A Transformação Digital dita hoje a evolução de toda a sociedade. Qualquer empresa, seja qual for o seu setor, que se queira competitiva, tem de assumir o digital como parte integrante da sua existência, daquilo que quer ser no futuro próximo. Só 12% das empresas na lista Fortune 500 há pouco mais de 50 anos permanece nesta lista atualmente. E nessa altura, o número médio de anos que uma empresa permanecia nessa lista era de aproximadamente 75 anos. Hoje, permanece 15 anos na Fortune 500. E a tendência é diminuir.

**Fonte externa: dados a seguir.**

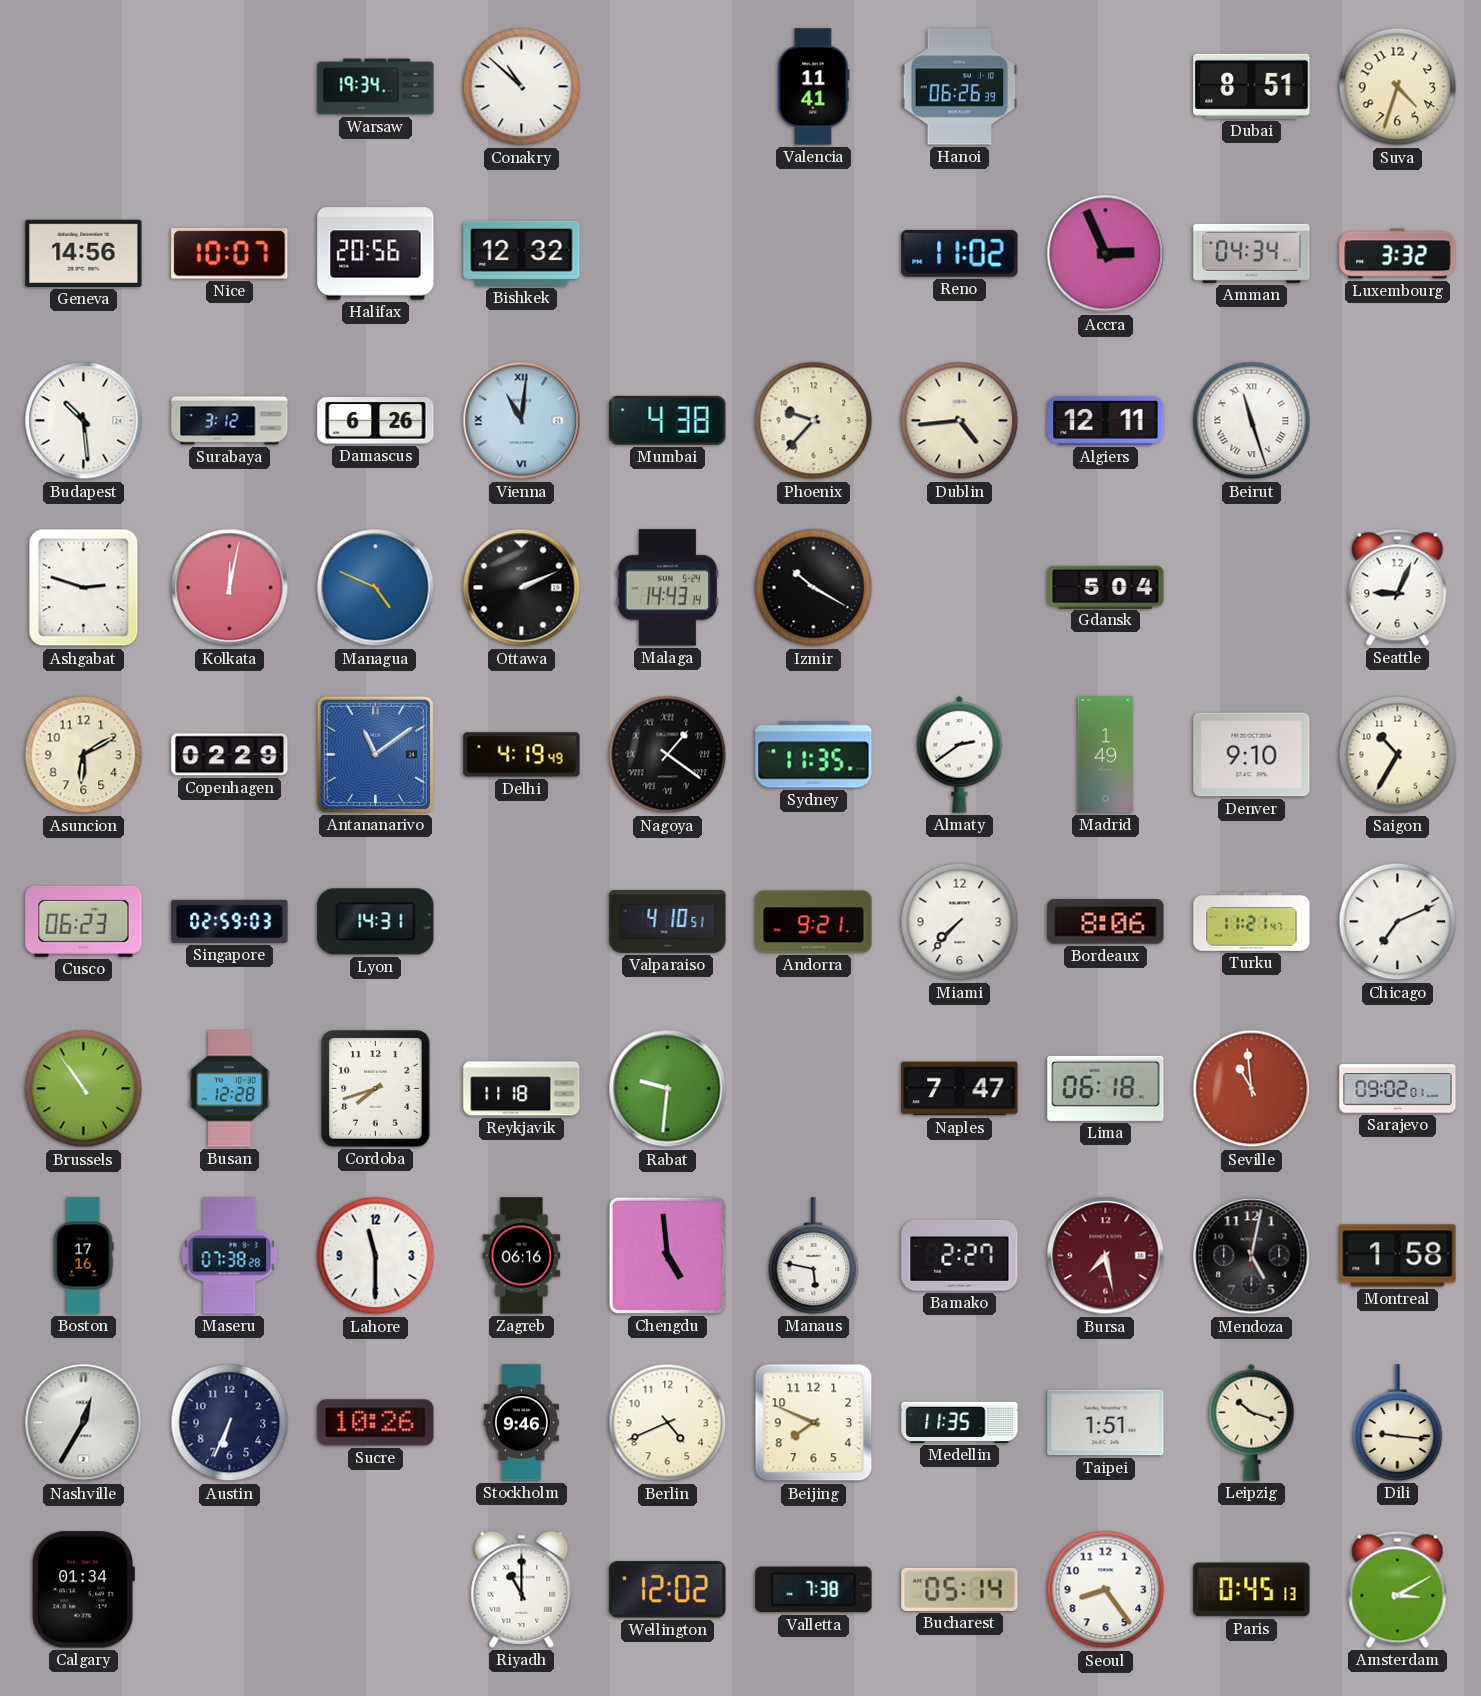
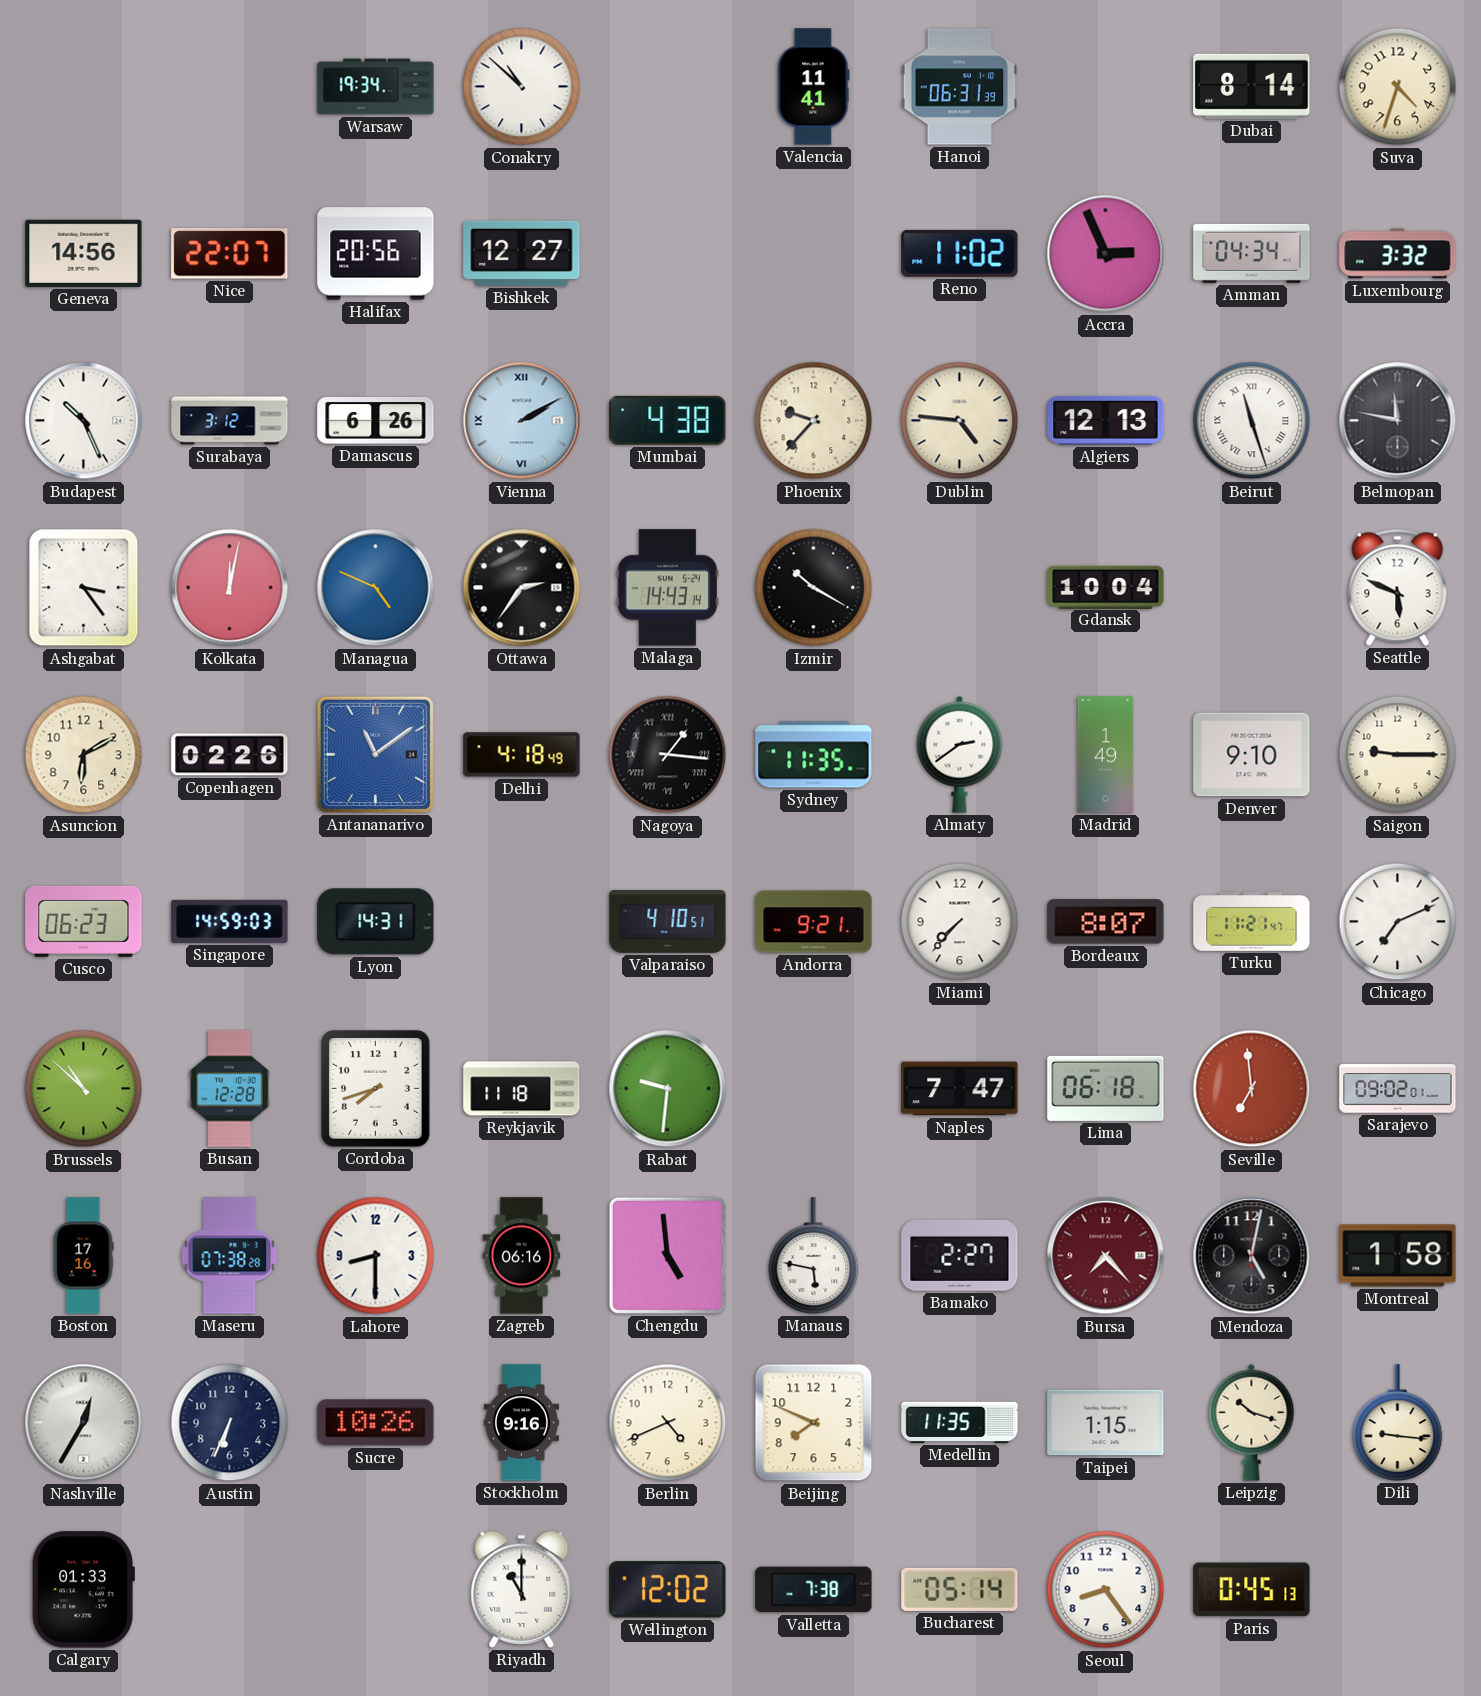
Hanoi: 06:26 -> 06:31
Dubai: 8:51 -> 8:14
Nice: 10:07 -> 22:07
Bishkek: 12:32 -> 12:27
Budapest: 10:29 -> 10:26
Vienna: 11:01 -> 2:10
Dublin: 4:44 -> 4:46
Algiers: 12:11 -> 12:13
Belmopan: none -> 11:47
Ashgabat: 2:48 -> 3:24
Ottawa: 2:11 -> 2:36
Gdansk: 5:04 -> 10:04
Seattle: 9:04 -> 5:49
Copenhagen: 02:29 -> 02:26
Delhi: 4:19 -> 4:18
Nagoya: 1:21 -> 1:16
Saigon: 10:35 -> 9:15
Singapore: 02:59 -> 14:59
Bordeaux: 8:06 -> 8:07
Brussels: 10:54 -> 10:52
Seville: 10:59 -> 6:59
Lahore: 11:30 -> 8:30
Bursa: 7:28 -> 7:23
Stockholm: 9:46 -> 9:16
Taipei: 1:51 -> 1:15
Calgary: 01:34 -> 01:33
Amsterdam: 3:10 -> none
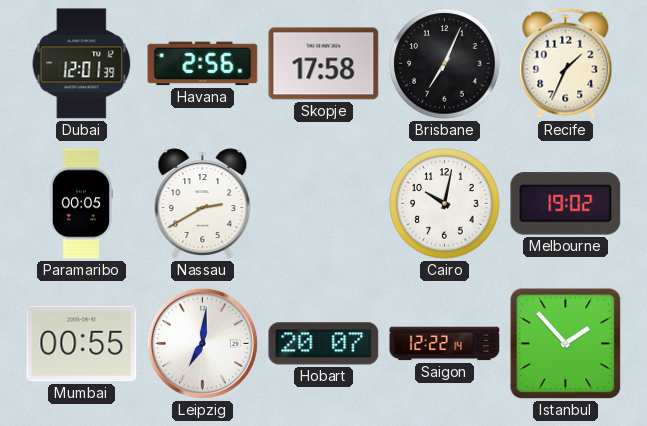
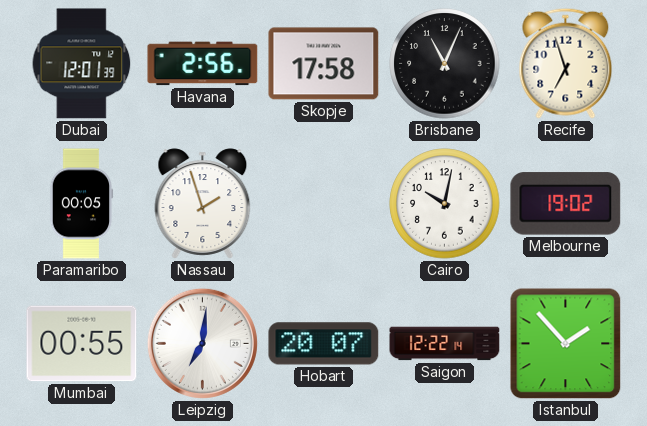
Brisbane: 7:04 -> 11:04
Recife: 1:34 -> 6:57
Nassau: 2:40 -> 1:57
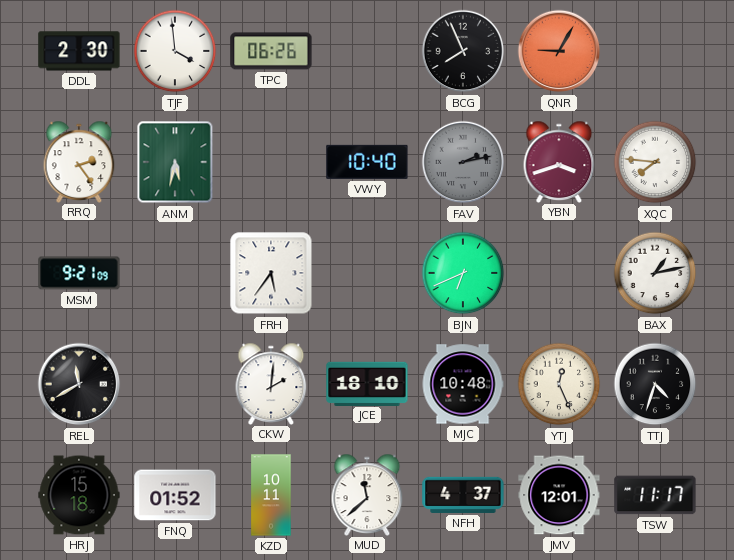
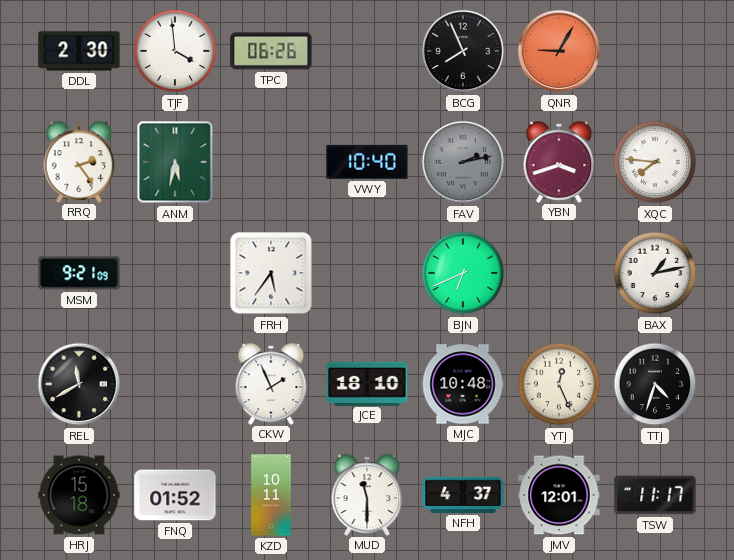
CKW: 2:01 -> 1:56
MUD: 11:38 -> 11:30
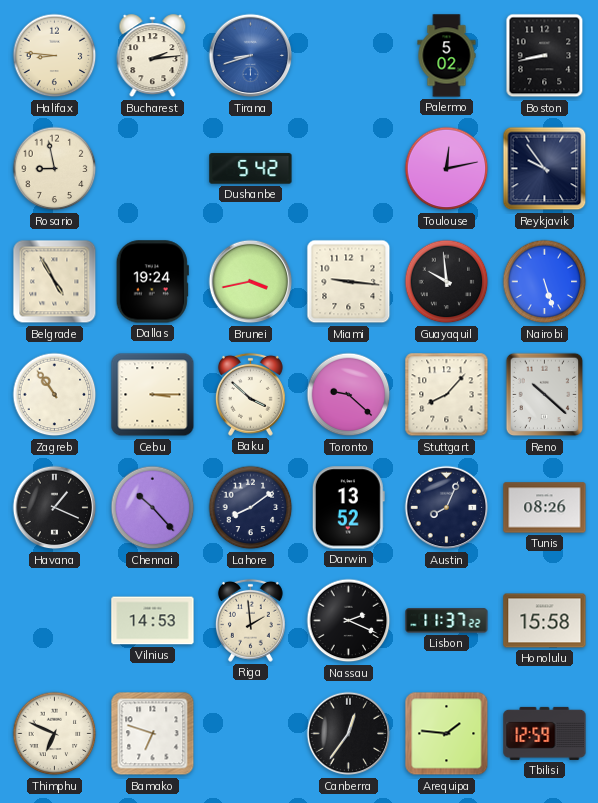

Estamos na era do Darwinismo Digital. A mudança vai acontecer, quer porque escolhemos fazê-la quer porque somos obrigados a fazê-la. Abraçar a mudança é a única escolha possível se queremos assegurar a sobrevivência. Já para assegurar a sustentabilidade no médio, longo prazo, não basta o simples acto de mudar. É necessário passar à ação suportando cada decisão no propósito e nos valores da organização - aquelas características de uma determinada pessoa ou organização, que determinam a forma como se comporta e interage com outros e com o seu ecossistema. E é preciso fazê-lo com Coragem: um dos valores críticos necessários para ser consequente. Ter a coragem de questionar, transformar, agir e comunicar.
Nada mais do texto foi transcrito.